Supreme Court Of India

State Of Kerala V. M/S.Vattukalam Chemicals Inds

Civil Appeal No. 5418-5420 Of 1997. 23-08-2001

JUDGMENT

S.P. Bharucha, J.

Civil Appeal Nos. 5418-5420 of 1997.

We are called upon to interpret a notification (499/90) issued under the provisions of the Kerala General Sales Tax Act, 1963. The relevant portion thereof reads thus :

"........the Government of Kerala having considered it necessary in the public interest so to do hereby make an exemption in respect of the tax payable under the said Act by new industrial units under the Small Scale Industries and by such of the existing industrial units which effect diversification, expansion, modernisation on the turnover of sale of goods manufactured and sold by such units and on the turnover of goods taxable at the point of lat purchase in the State and used by such units in the manufacture of goods intended for sale within the State or interstate.........".

2. The Kerala Sales Tax Appellate Tribunal opined that the notification "contemplates exemption only on the turnover of goods taxable at the point of last purchase in the State and used by such units in the manufacture of goods within the State. It is an undisputed fact that the copper scrape is not goods taxable at the point of last purchase in the State. ..... What has been given exemption in SRO 499/9 is the turnover of goods taxable at the point to last purchase in the State. The goods taxable at the point of last purchase are specifically enumerated in the last schedule of the Kerala General Sales Tax Act, such as Pepper, Dry Ginger, Arecanut, Rubber, etc. The turnover under Section 5A is not mentioned in this notification. It is a well settled law that the primary object of a Sales Tax statute is to fetch the tax and giving exemption is only a concession of the Government, and so, the exemption notification has to be strictly interpreted."

3. The High Court of Kerala, in the judgment and order under appeal, has taken no notice of the words of the notification that make it applicable to the turnover of goods taxable at the point of last purchase in the State.

4. The respondent-assessee purchased copper scrape for use in the manufacture of copper sulphate. It is in admitted position that copper scrape is not taxable at the point of last purchase in the State. On the plain words of the notification, the exemption given thereby is, therefore, not available to copper scrap and, therefore, to the particular copper scrape purchased by the assessee.

5. The argument of learned counsel for the assessee is that the assessee had purchased the particular copper scrape from unregistered dealers so that, insofar as the particular copper scrape was concerned, it became taxable at the point of last purchase in the State and, therefore, the particular copper scrape was entitled to the exemption given by the notification. The arguemnt is misplaced. The notification applies to goods of the description that are taxable at the point of last purchase in the State under the Act.

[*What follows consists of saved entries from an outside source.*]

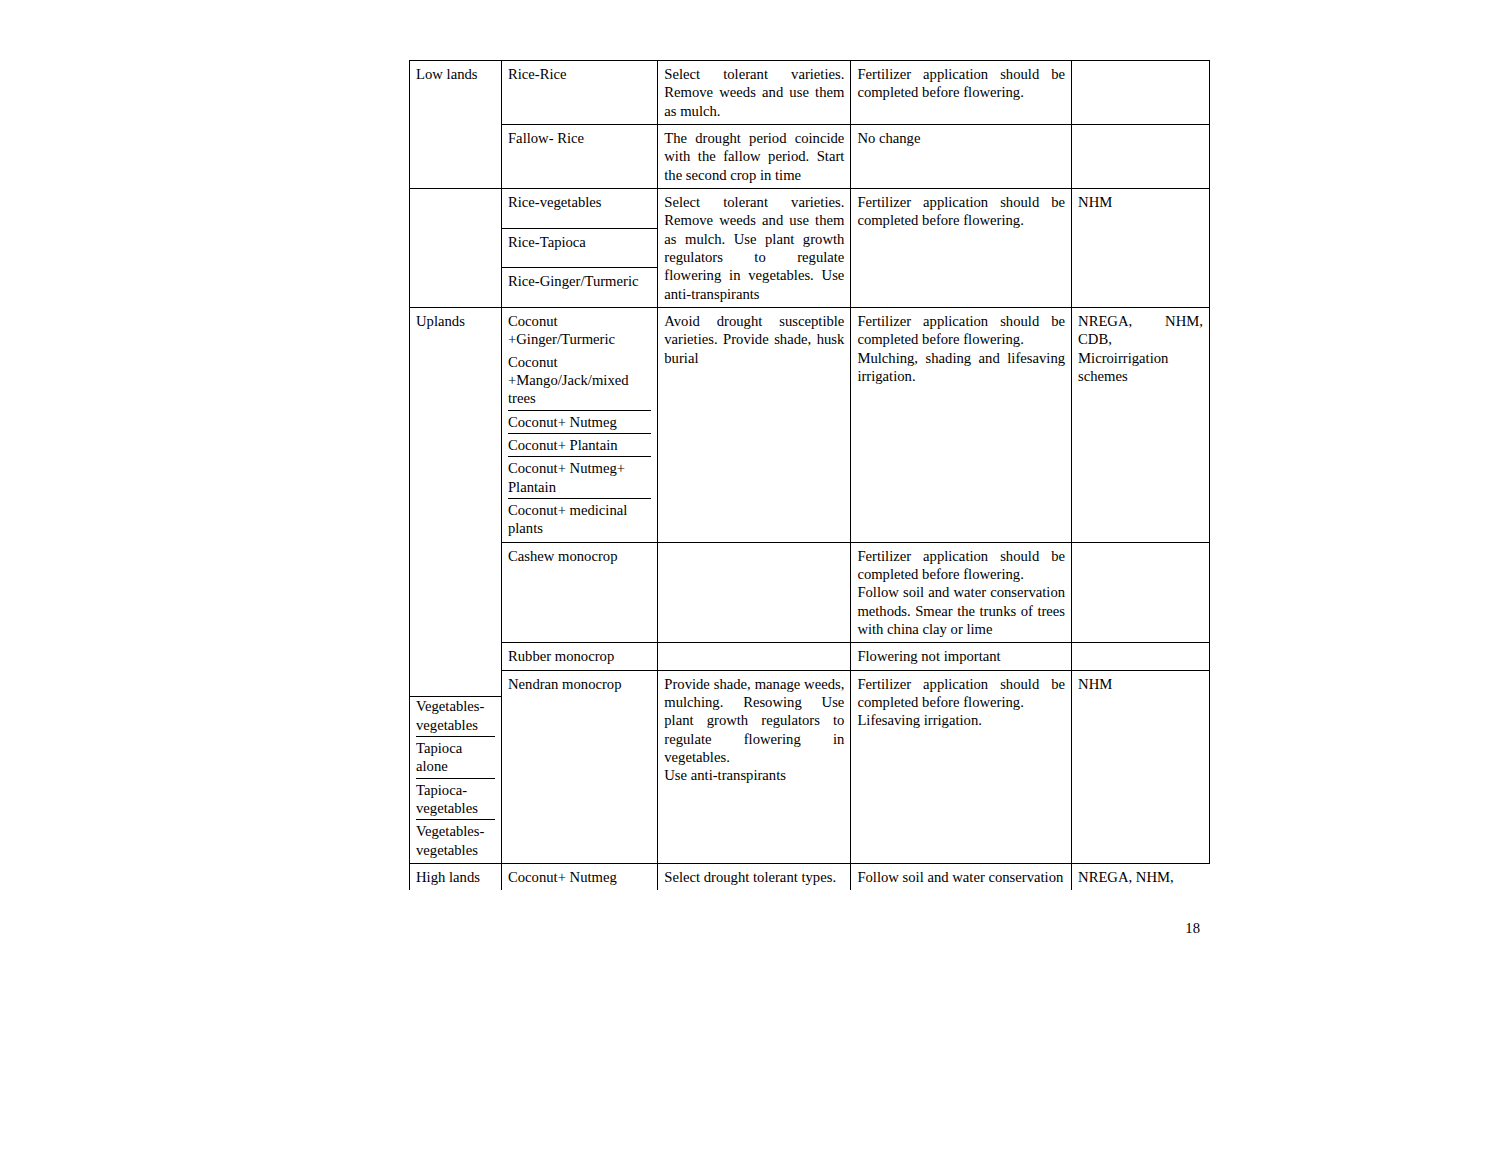| | Low lands | Rice-Rice | Select tolerant varieties. Remove weeds and use them as mulch. | Fertilizer application should be completed before flowering. | |
| Fallow- Rice | The drought period coincide with the fallow period. Start the second crop in time | No change | |
| | Rice-vegetables | Select tolerant varieties. Remove weeds and use them as mulch. Use plant growth regulators to regulate flowering in vegetables. Use anti-transpirants | Fertilizer application should be completed before flowering. | NHM |
| Rice-Tapioca |
| Rice-Ginger/Turmeric |
| Uplands | Coconut +Ginger/Turmeric | Avoid drought susceptible varieties. Provide shade, husk burial | Fertilizer application should be completed before flowering. Mulching, shading and lifesaving irrigation. | NREGA, NHM, CDB, Microirrigation schemes |
| Coconut +Mango/Jack/mixed trees Coconut+ Nutmeg Coconut+ Plantain Coconut+ Nutmeg+ Plantain Coconut+ medicinal plants |
| Cashew monocrop | | Fertilizer application should be completed before flowering. Follow soil and water conservation methods. Smear the trunks of trees with china clay or lime | |
| Rubber monocrop | | Flowering not important | |
| Nendran monocrop | Provide shade, manage weeds, mulching. Resowing Use plant growth regulators to regulate flowering in vegetables. Use anti-transpirants | Fertilizer application should be completed before flowering. Lifesaving irrigation. | NHM |
| Vegetables-vegetables Tapioca alone Tapioca-vegetables Vegetables-vegetables |
| High lands | Coconut+ Nutmeg | Select drought tolerant types. | Follow soil and water conservation | NREGA, NHM, |
18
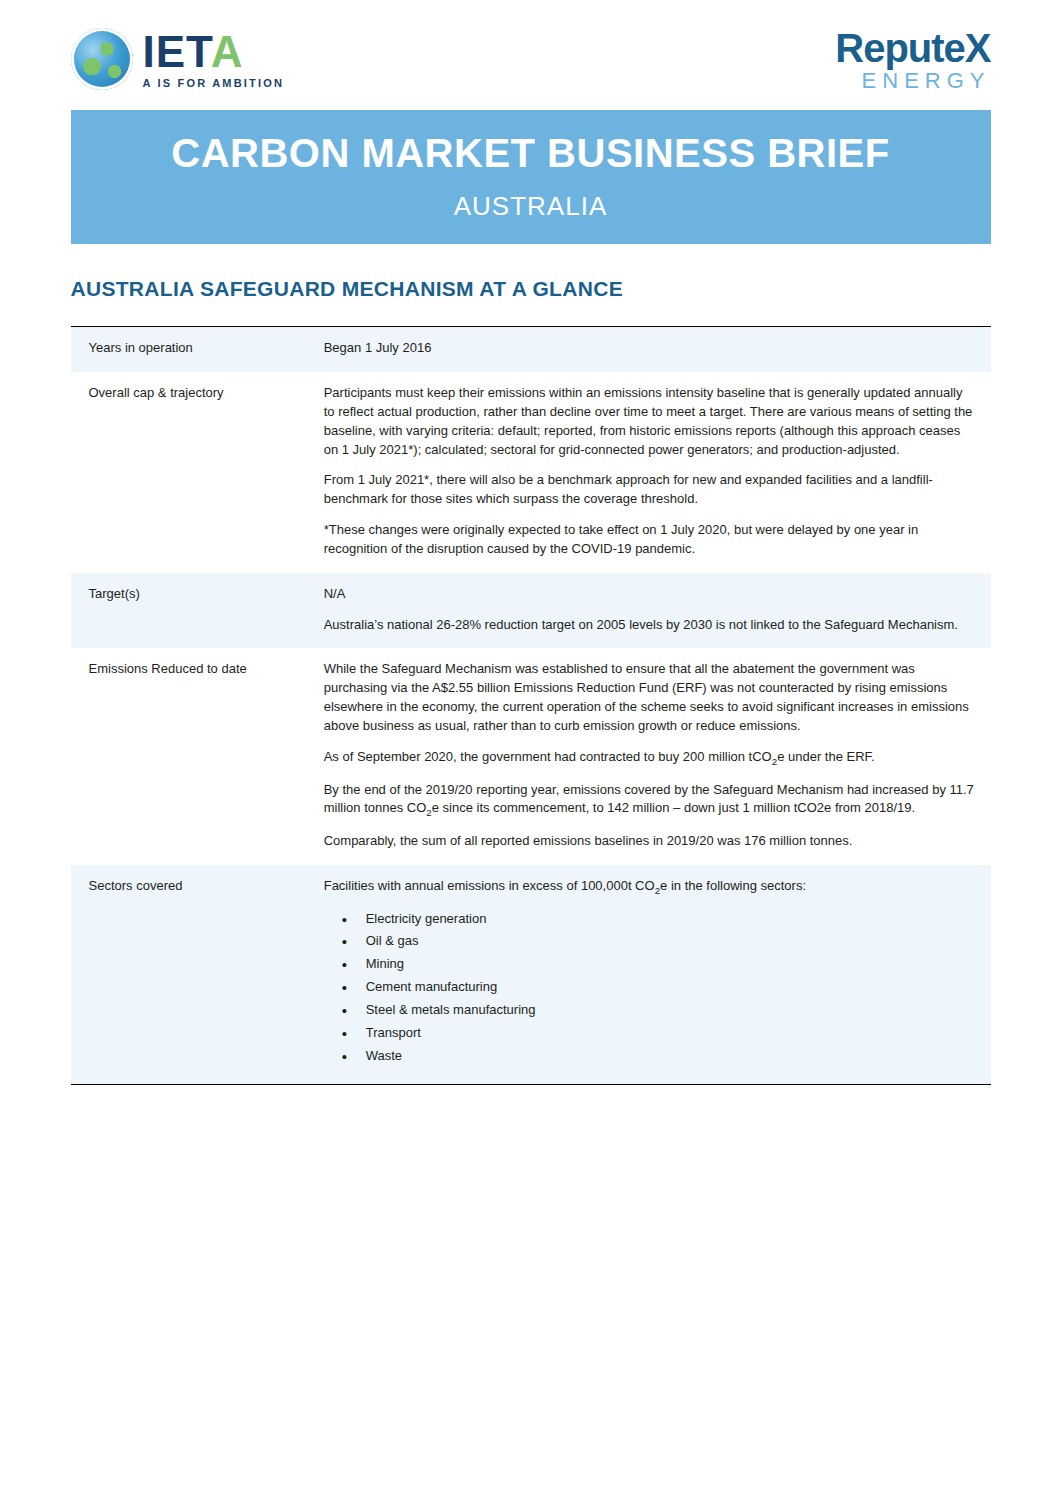IETA
A IS FOR AMBITION
ReputeX
ENERGY
CARBON MARKET BUSINESS BRIEF
AUSTRALIA
AUSTRALIA SAFEGUARD MECHANISM AT A GLANCE
| Years in operation | Began 1 July 2016 |
| Overall cap & trajectory | Participants must keep their emissions within an emissions intensity baseline that is generally updated annually to reflect actual production, rather than decline over time to meet a target. There are various means of setting the baseline, with varying criteria: default; reported, from historic emissions reports (although this approach ceases on 1 July 2021*); calculated; sectoral for grid-connected power generators; and production-adjusted. From 1 July 2021*, there will also be a benchmark approach for new and expanded facilities and a landfill-benchmark for those sites which surpass the coverage threshold. *These changes were originally expected to take effect on 1 July 2020, but were delayed by one year in recognition of the disruption caused by the COVID-19 pandemic. |
| Target(s) | N/A Australia’s national 26-28% reduction target on 2005 levels by 2030 is not linked to the Safeguard Mechanism. |
| Emissions Reduced to date | While the Safeguard Mechanism was established to ensure that all the abatement the government was purchasing via the A$2.55 billion Emissions Reduction Fund (ERF) was not counteracted by rising emissions elsewhere in the economy, the current operation of the scheme seeks to avoid significant increases in emissions above business as usual, rather than to curb emission growth or reduce emissions. As of September 2020, the government had contracted to buy 200 million tCO 2 e under the ERF. By the end of the 2019/20 reporting year, emissions covered by the Safeguard Mechanism had increased by 11.7 million tonnes CO 2 e since its commencement, to 142 million – down just 1 million tCO2e from 2018/19. Comparably, the sum of all reported emissions baselines in 2019/20 was 176 million tonnes. |
| Sectors covered | Facilities with annual emissions in excess of 100,000t CO 2 e in the following sectors: Electricity generation Oil & gas Mining Cement manufacturing Steel & metals manufacturing Transport Waste |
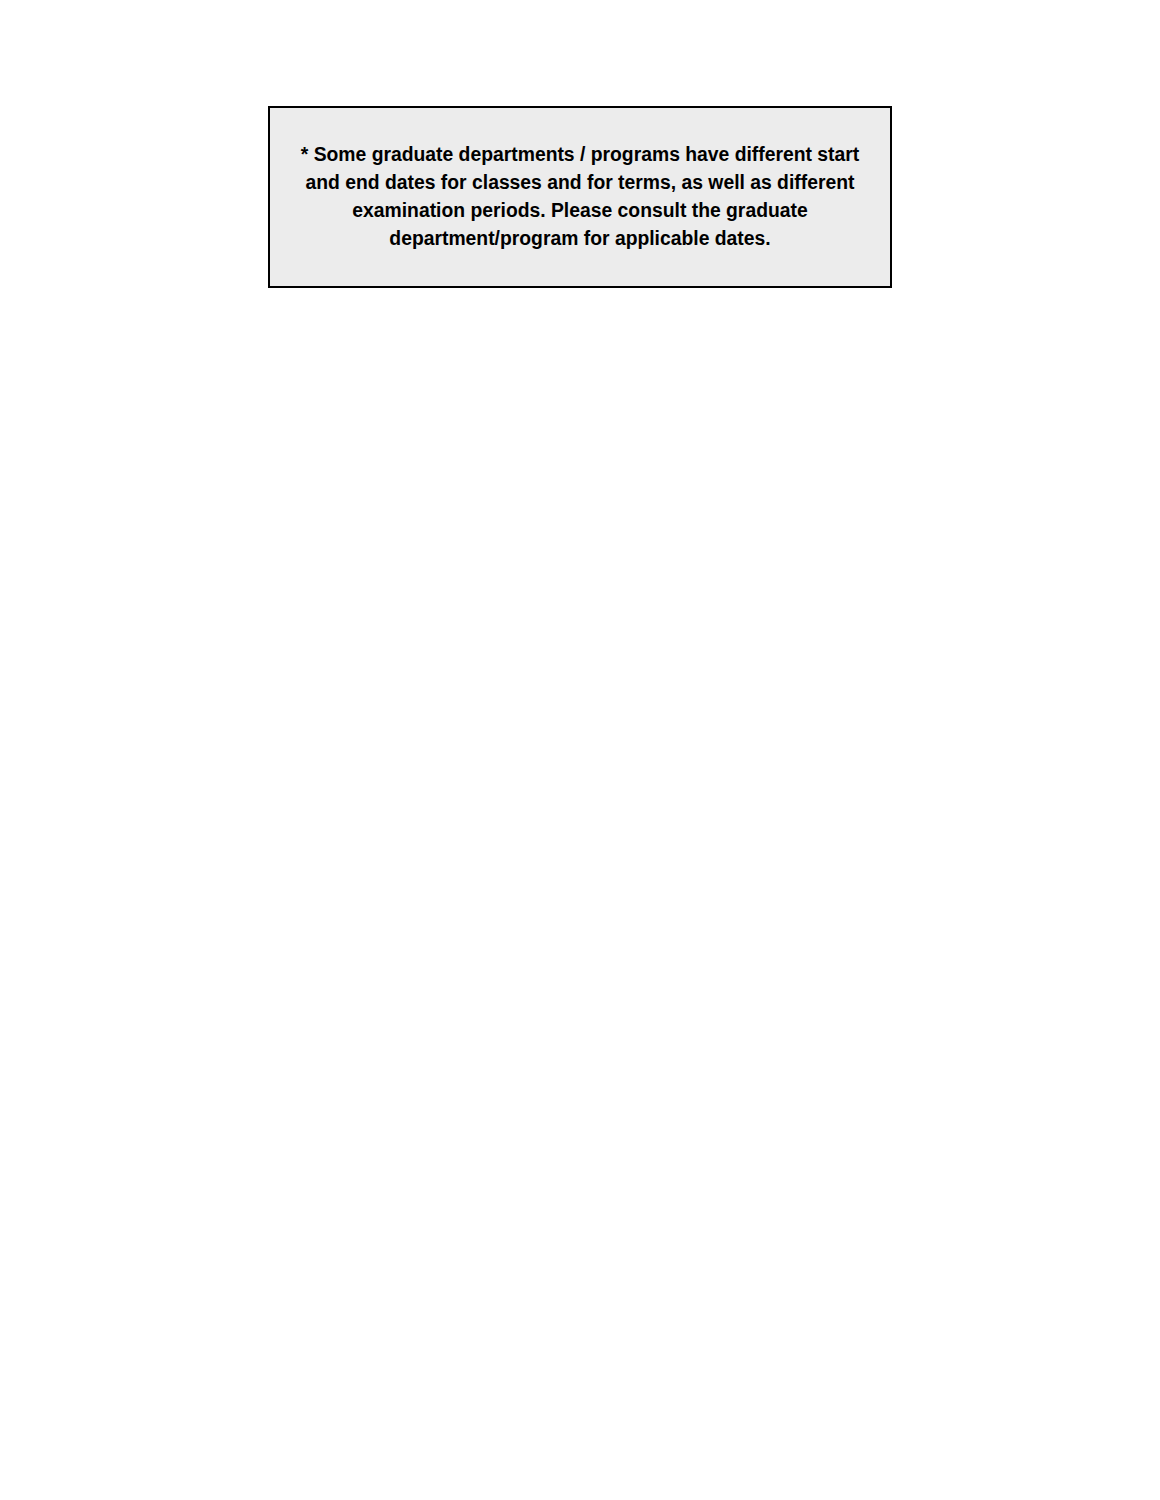* Some graduate departments / programs have different start and end dates for classes and for terms, as well as different examination periods. Please consult the graduate department/program for applicable dates.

The particular copper scrape is not goods of a description which are taxable under the Act at the point of last purchase in the State. The particular copper scrape is, therefore, not entitled to the benefit of the exemption under the notification. The question is not whether the particular copper scrape with the respondent purchased became, by reason of circumstances, taxable at the point of last purchase in the State but whether copper scrape as a description of goods is taxable under the Act at the point of last purchase in the State. Since it is not, the benefit of the notification does not extend to the particular copper scrap purchased by the respondent.

6. Learned counsel for the assessee sought to rely upon the objects of the notification in and of the interpretation that he sought to place upon it. The language of the notification being crystal clear, no external aid to its construction is required.

7. The appeals are allowed. The judgment and order under appeal is set aside. The order of the Tribunal is restored. The respondent-assessee shall pay to the appellant the costs of the appeals.

C.A. No. 5665 of 1998 and C.A. No. 5676 of 1998

8. The orders of the High Court of Kerala that are impugned in these appeals follow the judgment and order of that High Court in the case of Vattukalam Chemical Industries, which judgment and order we have just set aside. Accordingly, these appeals are allowed and the orders under challenge are set aside.